Вайолет почувствовала, как он пожал плечами. — Ничего, будут еще другие находки и скрежали.
Они оба знали, что это было не правдой, но с его стороны было мило так сказать. Она неохотно освободилась от объятий Джонатана и покачала головой. — Мы уже так далеко зашли. Почему бы нам, наконец, не закончить начатое?
Он погладил ее по спине. — Хорошо. Ты сама это сделаешь?
— Нет, давай ты. — Она не была уверена, что сможет это сделать, ее переполняли смешанные чувства.
Джонатан еще раз сжал ее руку и прошел к задней стороне обелиска. Посмотрев по сторонам, снова взглянул на Вайолет. — Ты не против постоять на стреме? Не хочу, чтобы меня поймали за разграблением могилы.
Из горла Вайолет вылетел нервный смешок, когда она представила, как Джонатана арестовывают за осквернение кладбища. Она быстро повернулась к нему спиной и стала внимательно смотреть по сторонам. Вокруг никого не было. Домик смотрителя был у самого съезда, а пожилая пара, которую она видела ранее, уже ушла.
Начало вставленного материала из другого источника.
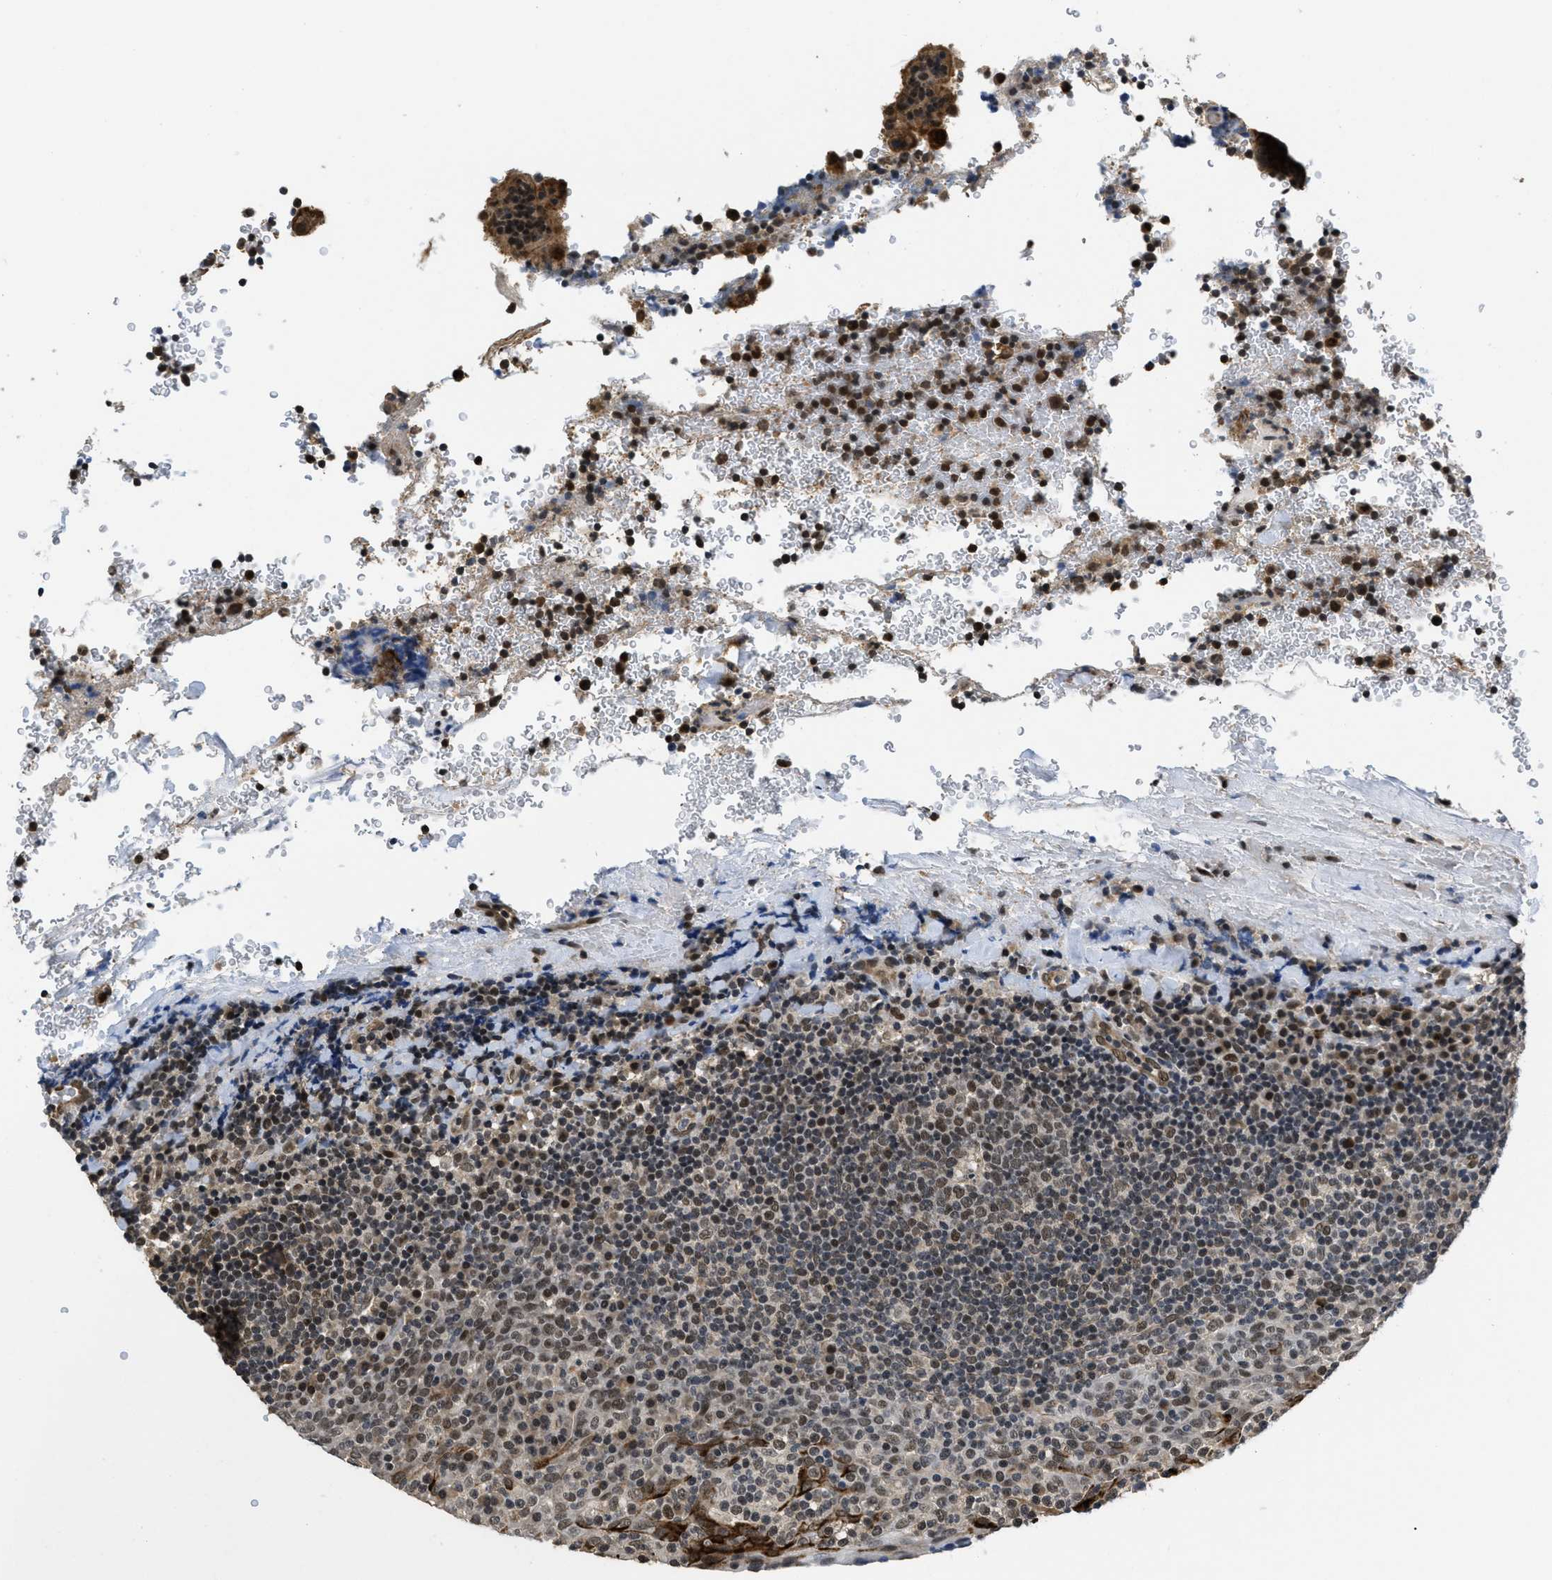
{"staining": {"intensity": "moderate", "quantity": ">75%", "location": "nuclear"}, "tissue": "tonsil", "cell_type": "Germinal center cells", "image_type": "normal", "snomed": [{"axis": "morphology", "description": "Normal tissue, NOS"}, {"axis": "topography", "description": "Tonsil"}], "caption": "Immunohistochemical staining of normal tonsil reveals >75% levels of moderate nuclear protein positivity in approximately >75% of germinal center cells. (DAB (3,3'-diaminobenzidine) IHC with brightfield microscopy, high magnification).", "gene": "CUL4B", "patient": {"sex": "male", "age": 17}}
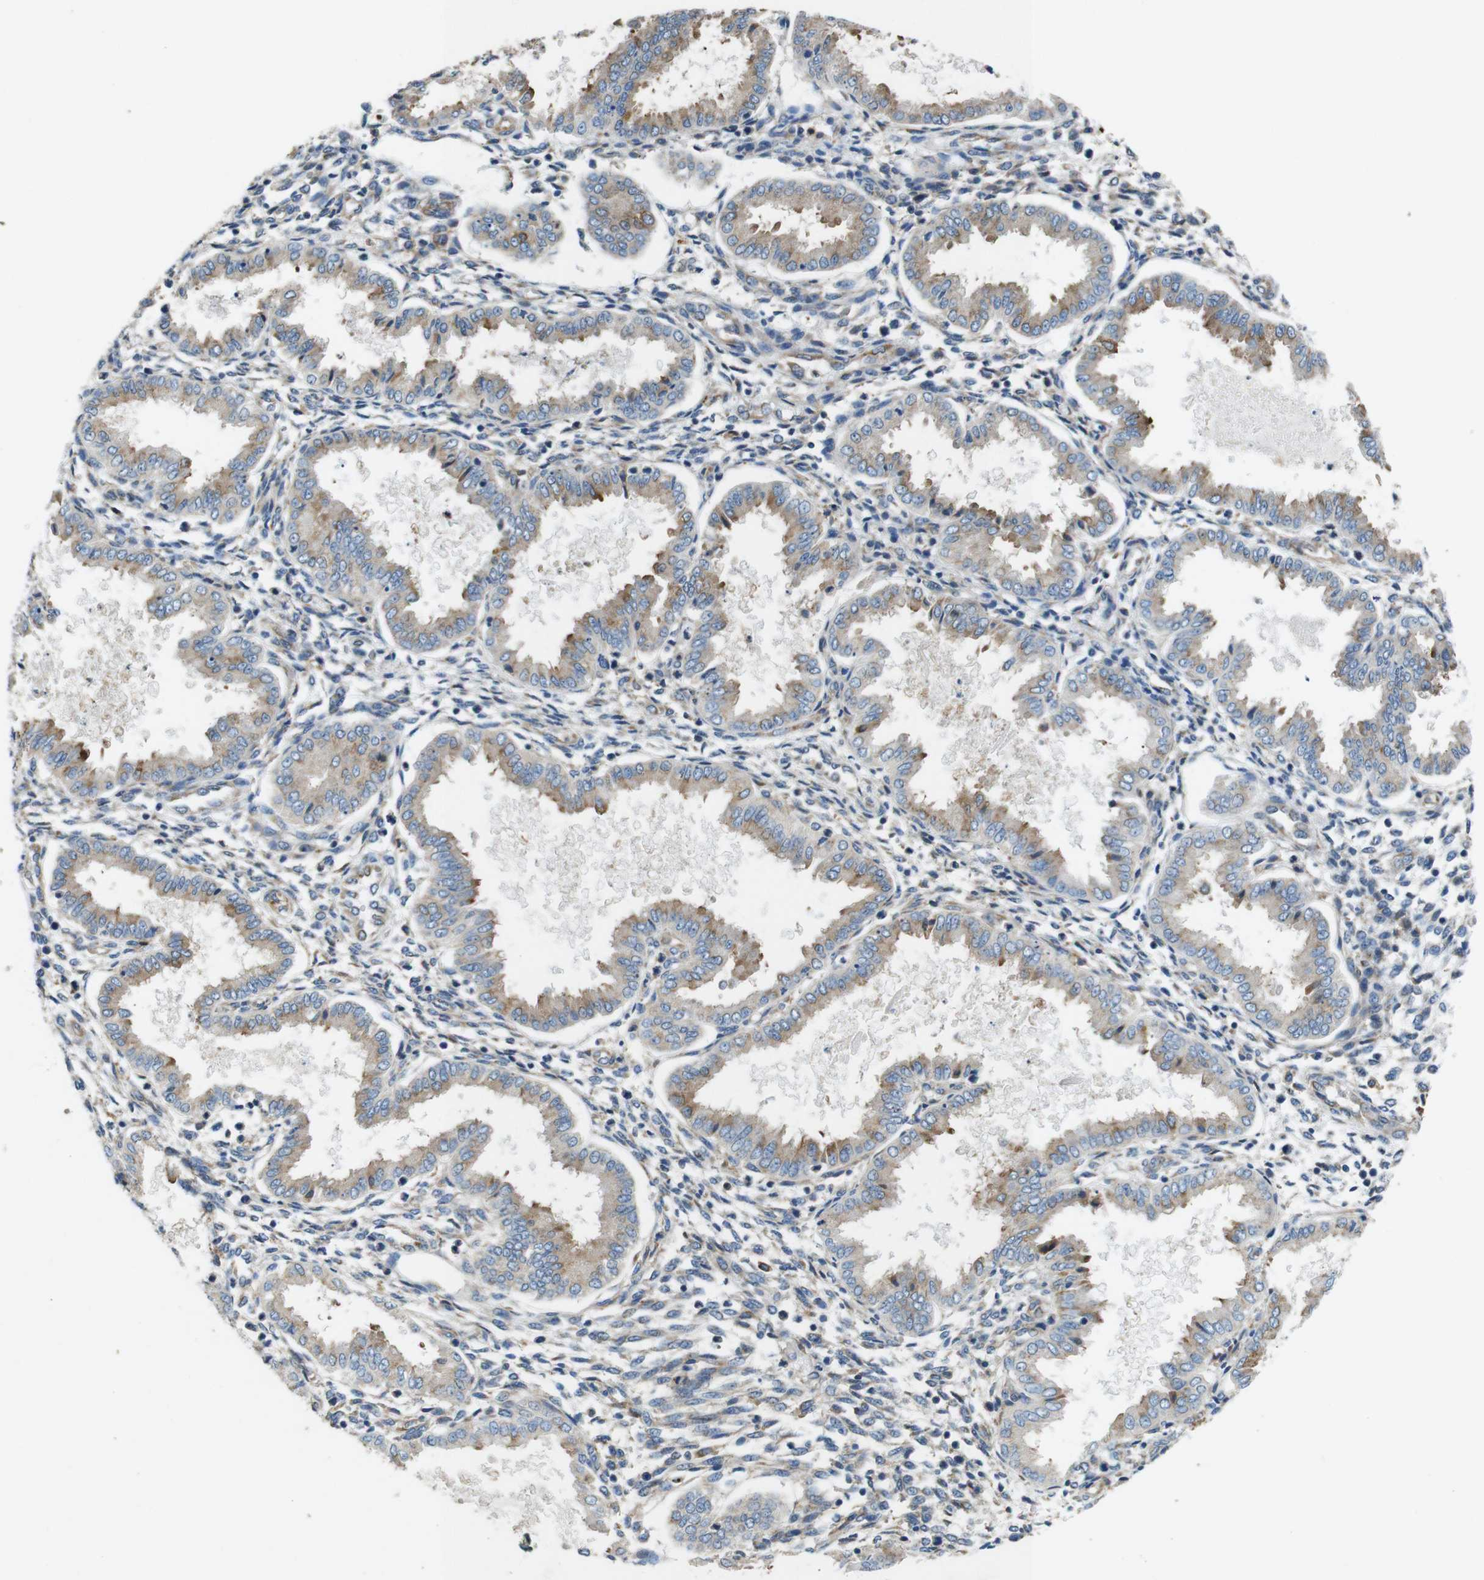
{"staining": {"intensity": "weak", "quantity": "25%-75%", "location": "cytoplasmic/membranous"}, "tissue": "endometrium", "cell_type": "Cells in endometrial stroma", "image_type": "normal", "snomed": [{"axis": "morphology", "description": "Normal tissue, NOS"}, {"axis": "topography", "description": "Endometrium"}], "caption": "The histopathology image demonstrates staining of unremarkable endometrium, revealing weak cytoplasmic/membranous protein staining (brown color) within cells in endometrial stroma.", "gene": "DCTN1", "patient": {"sex": "female", "age": 33}}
Она слышала шорох одежды Джонатана, а затем его невнятное бормотание. — В основании есть небольшая полость.
Как ни странно, но в Вайолет проснулось любопытство. Она еще раз посмотрела по сторонам, но кроме них тут больше никого не было, поэтому она повернулась к Джонатану и опустилась рядом с ним на колени. Он ощупывал и надавливал на камни. — Ты можешь его открыть?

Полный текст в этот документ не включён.